Note that for simplicity, I have just added the JRebel agent to the directory /jrebel. You can use a different directory, as long as the -javaagent configuration can find it.

Also you can take this opportunity to do further customizations on the Tomcat server, e.g. if you want to add your list of users, then copy the your version of tomcat-users.xml to the Tomcat config directory by adding this line to the Dockerfile:

ADD tomcat-users.xml /usr/local/tomcat/conf/

2.3 Build and run the customized Tomcat server (using your own repository name, image name and container name to replace the values in this example).

docker build -t your_repository/tomcat-jrebel .

docker run -i -t -d --name mytomcat -p 8080:8080 your_repository/tomcat-jrebel

We can verify that the JRebel configuration has been included in Tomcat by checking the startup logs.

docker logs mytomcat

We should be able to see the JRebel version and licensing information.

2015-05-22 10:38:40 JRebel:  #############################################################
2015-05-22 10:38:40 JRebel:  
2015-05-22 10:38:40 JRebel:  JRebel Legacy Agent 6.2.0 (201505201206)
2015-05-22 10:38:40 JRebel:  (c) Copyright ZeroTurnaround AS, Estonia, Tartu.
2015-05-22 10:38:40 JRebel:  
2015-05-22 10:38:40 JRebel:  Over the last 1 days JRebel prevented
2015-05-22 10:38:40 JRebel:  at least 0 redeploys/restarts saving you about 0 hours.
2015-05-22 10:38:40 JRebel:  
2015-05-22 10:38:40 JRebel:  Server is running with JRebel Remoting.
2015-05-22 10:38:40 JRebel:  
2015-05-22 10:38:40 JRebel:  
2015-05-22 10:38:40 JRebel:  #############################################################

Tip: Build Your Own
Of course you can combine these 2 steps for creating a custom image into 1, by creating your own Tomcat image from scratch instead of using the ‘official’ Tomcat image as a base.

 Configure the IDE

Finally we need to configure Eclipse to work with the Tomcat server that we have running in docker. You can do that by following these instructions.

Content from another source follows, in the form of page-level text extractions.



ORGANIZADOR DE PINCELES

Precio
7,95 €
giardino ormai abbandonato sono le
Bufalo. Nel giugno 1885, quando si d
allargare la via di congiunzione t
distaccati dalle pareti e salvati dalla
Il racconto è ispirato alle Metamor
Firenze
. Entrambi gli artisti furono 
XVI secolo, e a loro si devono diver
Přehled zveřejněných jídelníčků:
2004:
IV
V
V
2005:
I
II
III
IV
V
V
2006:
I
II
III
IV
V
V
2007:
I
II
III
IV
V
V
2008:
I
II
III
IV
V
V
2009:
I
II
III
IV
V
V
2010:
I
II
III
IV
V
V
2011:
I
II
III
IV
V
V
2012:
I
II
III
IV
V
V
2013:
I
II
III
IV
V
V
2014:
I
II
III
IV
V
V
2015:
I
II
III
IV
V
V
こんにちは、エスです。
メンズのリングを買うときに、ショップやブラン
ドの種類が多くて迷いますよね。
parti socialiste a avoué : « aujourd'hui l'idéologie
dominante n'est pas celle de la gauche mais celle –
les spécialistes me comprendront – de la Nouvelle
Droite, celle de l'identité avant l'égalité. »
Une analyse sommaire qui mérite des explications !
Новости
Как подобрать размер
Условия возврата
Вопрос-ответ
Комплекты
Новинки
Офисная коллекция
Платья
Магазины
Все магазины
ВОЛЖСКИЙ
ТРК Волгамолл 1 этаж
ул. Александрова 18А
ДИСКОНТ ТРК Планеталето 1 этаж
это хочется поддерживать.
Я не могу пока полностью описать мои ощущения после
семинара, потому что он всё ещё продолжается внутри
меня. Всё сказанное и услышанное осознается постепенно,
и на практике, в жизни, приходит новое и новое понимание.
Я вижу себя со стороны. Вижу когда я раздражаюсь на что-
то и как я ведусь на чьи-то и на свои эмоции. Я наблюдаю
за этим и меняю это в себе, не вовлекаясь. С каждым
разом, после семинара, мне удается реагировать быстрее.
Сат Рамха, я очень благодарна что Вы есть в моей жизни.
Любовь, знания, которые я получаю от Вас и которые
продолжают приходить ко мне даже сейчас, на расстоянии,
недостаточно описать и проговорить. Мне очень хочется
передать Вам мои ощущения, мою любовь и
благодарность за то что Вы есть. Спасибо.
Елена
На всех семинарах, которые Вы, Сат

This is a brief summary of the steps:

  1. In Eclipse, right-click on your project, select JRebel -> Add JRebel Nature
  2. Right-click on your project again, select JRebel -> Enable remote server support
  3. Right-click on your project again, select JRebel -> Advanced Properties
  4. In the dialog that pops up, click on “Edit” button next to the “Deployment URLs” text box
  5. Click on “Add” and enter the URL of the application, it will be something like “http://your_docker_host:8080/app_name”
  6. Click on “Continue”, “Apply”, and then “OK”.

Once the app is deployed, any changes you make in the IDE should now be reflected in the server running in the docker container.

No restarts, no redeploys, just code.